By then Daedone had already sold her stake in the company in 2017 for $12 million and the company’s current owners, who have rebranded it the Institute of OM Foundation, have said its work has been misconstrued and the charges against its former executives were unjustified.
However, the pair were convicted of forced labour conspiracy charges in June 2025, and Daedone and Cherwitz are now awaiting sentencing.
Talking about the time he spent with OneTaste, Ruwan realises how warped the environment had been. Although he’s aware he was used as a young man to entice older women to spend money at OneTaste, he’s keen to point out he was not the most exploited.

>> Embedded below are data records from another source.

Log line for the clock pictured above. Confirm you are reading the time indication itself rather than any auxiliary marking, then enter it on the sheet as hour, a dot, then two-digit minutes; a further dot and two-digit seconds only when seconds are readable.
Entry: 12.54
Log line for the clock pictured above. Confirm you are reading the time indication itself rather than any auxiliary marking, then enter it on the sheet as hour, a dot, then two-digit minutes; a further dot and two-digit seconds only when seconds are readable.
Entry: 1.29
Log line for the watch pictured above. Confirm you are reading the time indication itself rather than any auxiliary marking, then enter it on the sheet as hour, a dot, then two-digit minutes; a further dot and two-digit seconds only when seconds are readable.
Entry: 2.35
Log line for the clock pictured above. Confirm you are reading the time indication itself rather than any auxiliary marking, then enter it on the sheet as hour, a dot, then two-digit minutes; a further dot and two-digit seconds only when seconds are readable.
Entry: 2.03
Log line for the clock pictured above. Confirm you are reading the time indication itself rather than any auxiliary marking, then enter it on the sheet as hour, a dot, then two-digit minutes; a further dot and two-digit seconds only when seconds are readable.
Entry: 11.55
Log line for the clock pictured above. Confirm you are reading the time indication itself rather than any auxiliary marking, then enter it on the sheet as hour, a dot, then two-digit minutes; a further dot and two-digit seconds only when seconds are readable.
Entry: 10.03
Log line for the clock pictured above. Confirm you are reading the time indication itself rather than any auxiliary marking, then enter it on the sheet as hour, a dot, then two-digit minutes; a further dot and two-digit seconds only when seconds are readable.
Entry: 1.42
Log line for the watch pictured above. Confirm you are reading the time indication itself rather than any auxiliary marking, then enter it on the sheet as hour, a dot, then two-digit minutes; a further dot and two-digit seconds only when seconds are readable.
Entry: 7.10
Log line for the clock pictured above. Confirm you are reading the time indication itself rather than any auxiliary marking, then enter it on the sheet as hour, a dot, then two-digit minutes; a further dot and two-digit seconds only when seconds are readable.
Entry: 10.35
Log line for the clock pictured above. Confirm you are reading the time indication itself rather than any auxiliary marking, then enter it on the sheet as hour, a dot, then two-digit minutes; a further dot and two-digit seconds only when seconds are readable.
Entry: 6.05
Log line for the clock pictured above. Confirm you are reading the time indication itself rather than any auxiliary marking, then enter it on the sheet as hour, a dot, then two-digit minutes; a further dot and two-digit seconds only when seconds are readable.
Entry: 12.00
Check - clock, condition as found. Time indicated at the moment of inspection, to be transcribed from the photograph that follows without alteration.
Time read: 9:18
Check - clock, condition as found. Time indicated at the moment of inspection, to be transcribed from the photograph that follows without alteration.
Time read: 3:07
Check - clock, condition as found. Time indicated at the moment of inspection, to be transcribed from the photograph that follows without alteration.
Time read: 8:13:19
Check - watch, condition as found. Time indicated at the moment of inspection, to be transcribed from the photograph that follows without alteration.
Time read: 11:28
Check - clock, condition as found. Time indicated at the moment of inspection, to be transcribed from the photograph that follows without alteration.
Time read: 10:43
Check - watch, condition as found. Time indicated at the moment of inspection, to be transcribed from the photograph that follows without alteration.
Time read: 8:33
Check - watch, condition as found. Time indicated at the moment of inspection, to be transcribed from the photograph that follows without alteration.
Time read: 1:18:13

‘Nicole re-purposed the term “Aversion Therapy” as an extreme form of “doing uncomfortable things to help you grow as a person”. In practice this sometimes looked like women being encouraged to sleep with a man who repulsed her as proof they were so developed that they could “open their hearts” and orgasm with anyone.
‘Some female staff members would be encouraged to “love up” certain men with the understanding that this would lead to them spending money at OneTaste. In this case, it was framed as “bringing people to orgasm” as a spiritual practice,’ he explains.
Ruwan insists that while he hasn’t been left traumatised by the experience, he is still rather ‘confused and disoriented’.
‘I wouldn’t necessarily think of myself as a victim. I would probably say that I gained more than I lost, because it did heal a lot of my anxieties, especially in those first months there,’ he explains. ‘But a number of women that I knew from then, some of whom also testified in the court case are still experiencing PTSD.’
Ruwan is author of Orgasm – A Memoir.